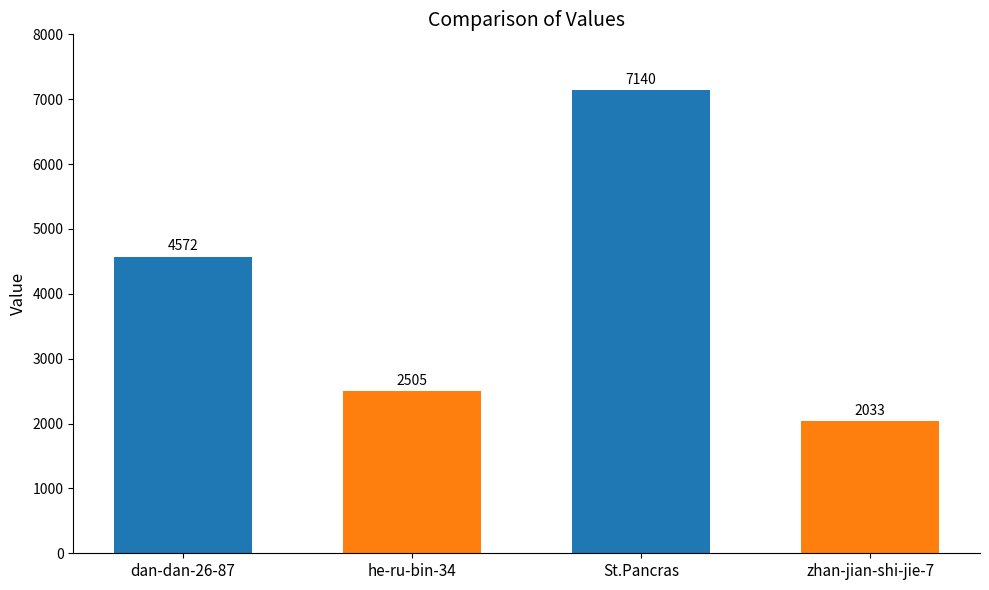

Reading left to right, extract all data points from this chart.

dan-dan-26-87=4572	he-ru-bin-34=2505	St.Pancras=7140	zhan-jian-shi-jie-7=2033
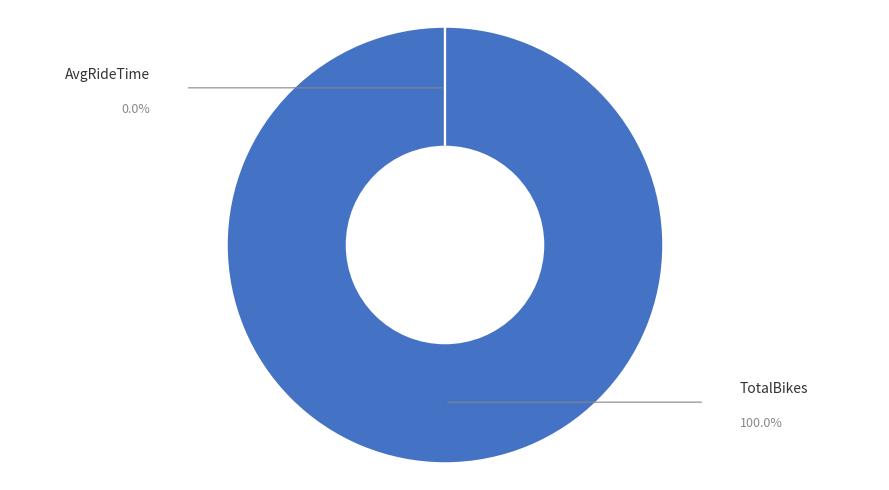

To the nearest percent, what is the difference between the largest and smallest slice percentages?

100%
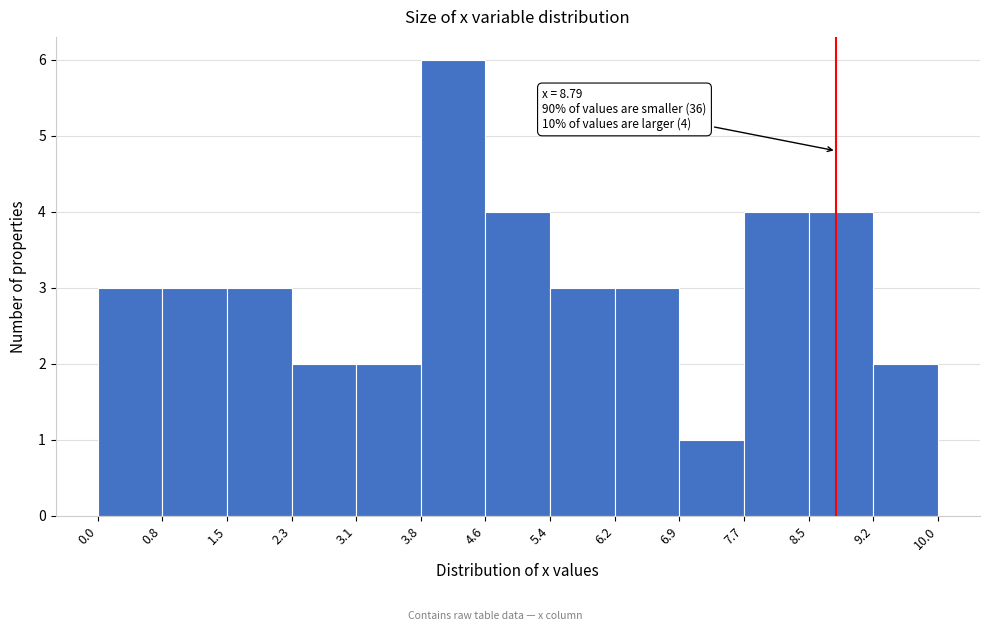

Which range on the x-axis has the tallest bar?

3.8 to 4.6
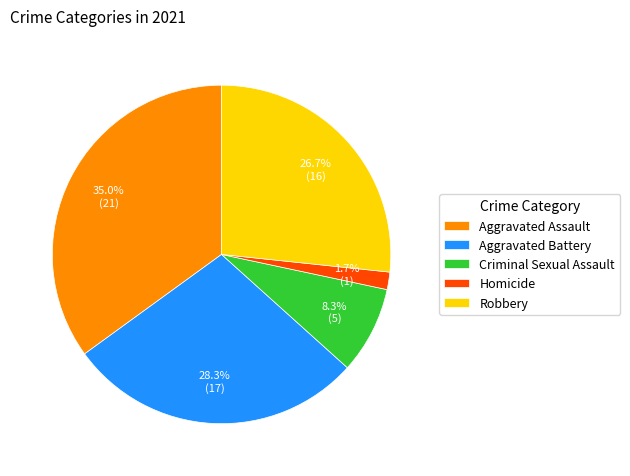

To the nearest percent, what is the combined percentage of Aggravated Assault and Robbery?

62%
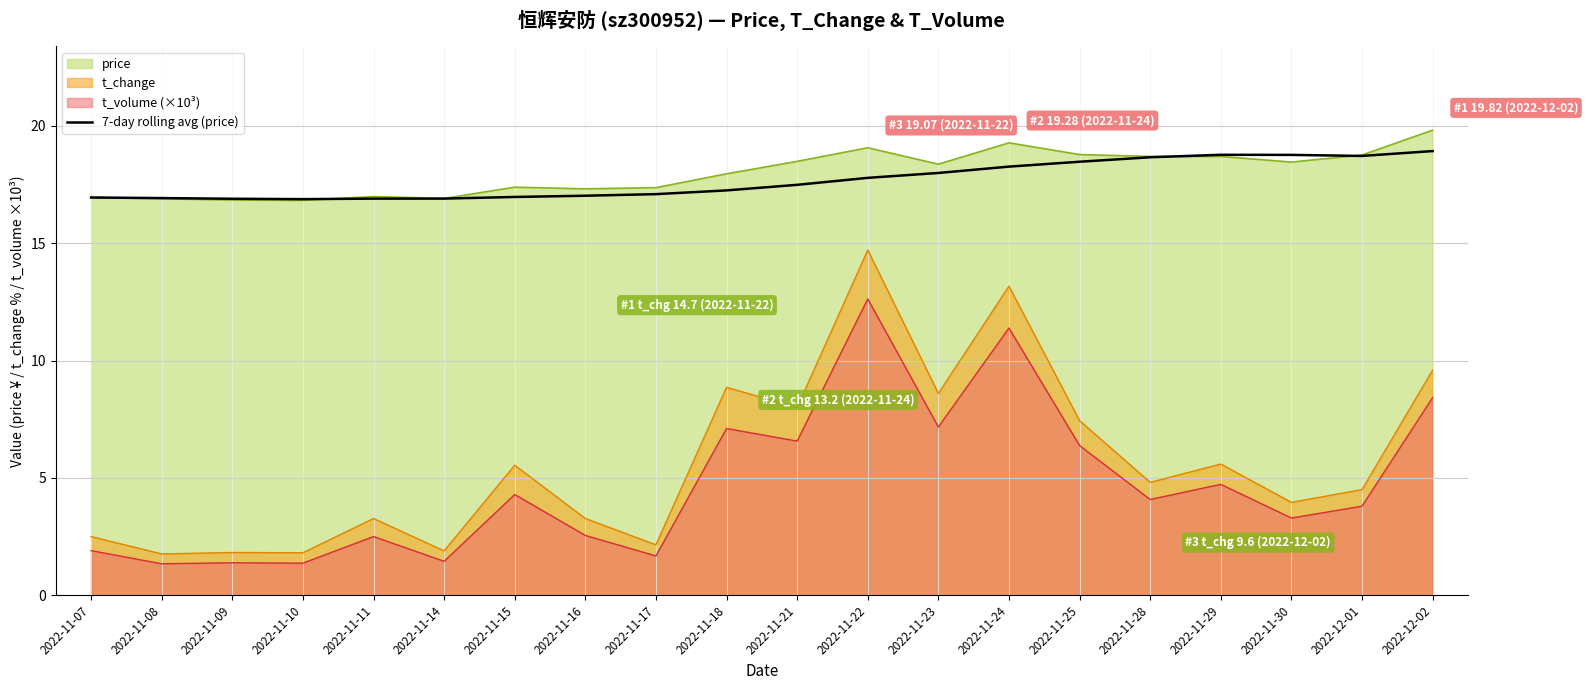

What is the label of the 6th point from the right?

2022-11-25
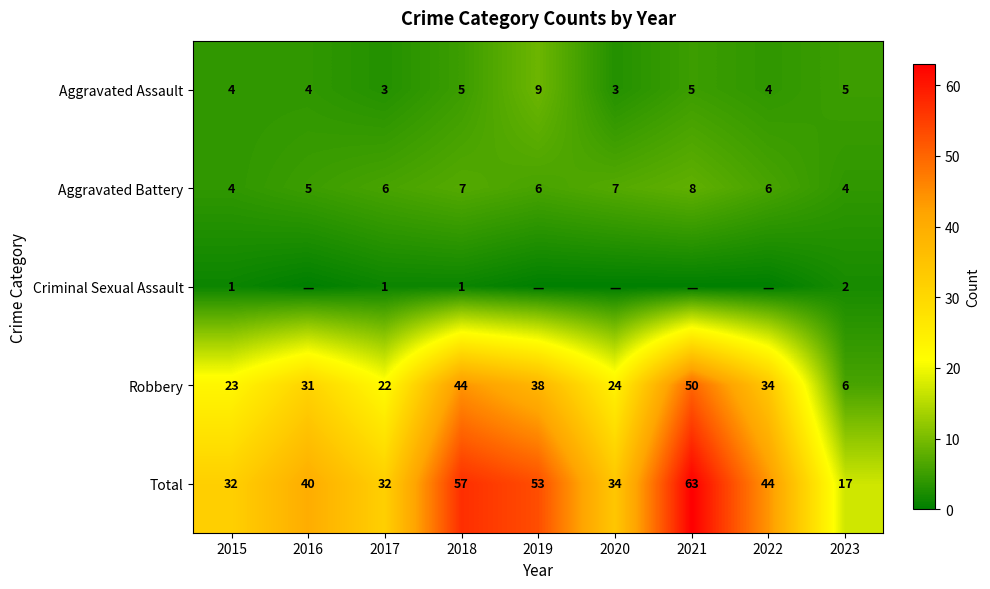

Rank the series at 2017 from lowest to highest value.

Criminal Sexual Assault, Aggravated Assault, Aggravated Battery, Robbery, Total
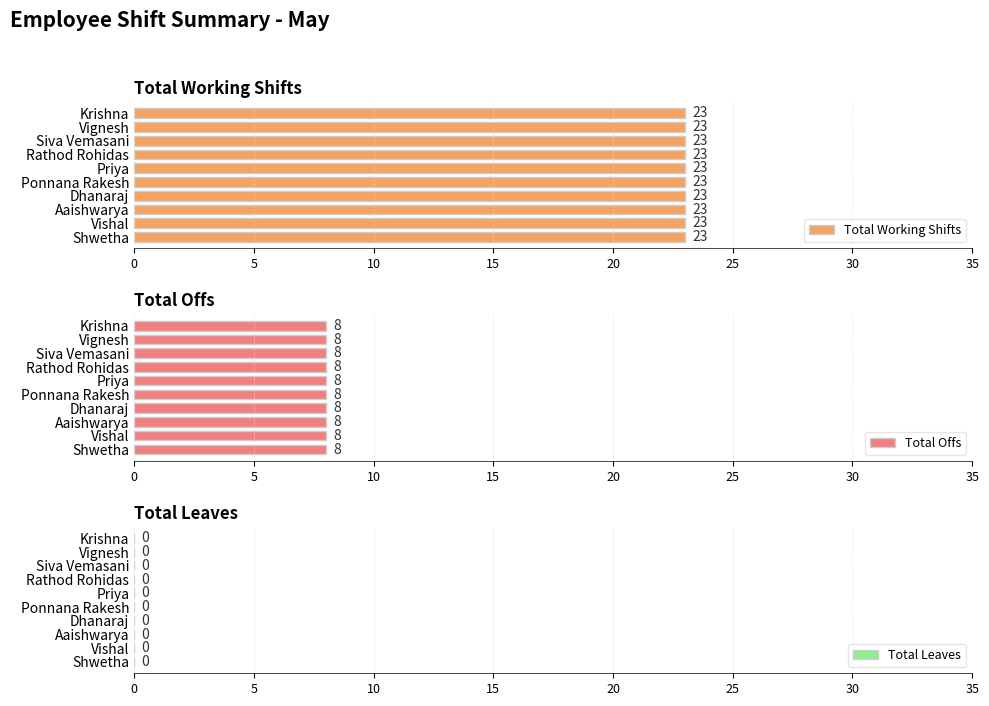

Rank the categories by Total Leaves value from lowest to highest.

Shwetha, Vishal, Aaishwarya, Dhanaraj, Ponnana Rakesh, Priya, Rathod Rohidas, Siva Vemasani, Vignesh, Krishna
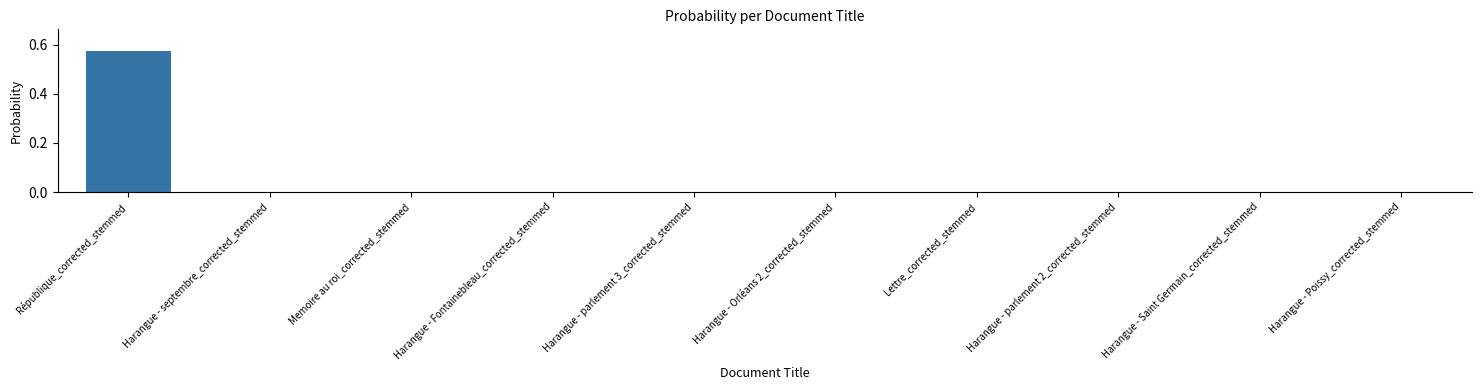

True or false: the data shows 0.0 at Harangue - septembre_corrected_stemmed.

True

[Task goal] Rewrite all of the records above with every "nearest percent" changed to "nearest whole percent" and nothing else altered. Leave the pictures out of your answer.

[Written answer]
Reading left to right, extract all data points from this chart.

dan-dan-26-87=4572	he-ru-bin-34=2505	St.Pancras=7140	zhan-jian-shi-jie-7=2033

To the nearest whole percent, what is the difference between the largest and smallest slice percentages?

100%

Which range on the x-axis has the tallest bar?

3.8 to 4.6

To the nearest whole percent, what is the combined percentage of Aggravated Assault and Robbery?

62%

What is the label of the 6th point from the right?

2022-11-25

Rank the series at 2017 from lowest to highest value.

Criminal Sexual Assault, Aggravated Assault, Aggravated Battery, Robbery, Total

Rank the categories by Total Leaves value from lowest to highest.

Shwetha, Vishal, Aaishwarya, Dhanaraj, Ponnana Rakesh, Priya, Rathod Rohidas, Siva Vemasani, Vignesh, Krishna

True or false: the data shows 0.0 at Harangue - septembre_corrected_stemmed.

True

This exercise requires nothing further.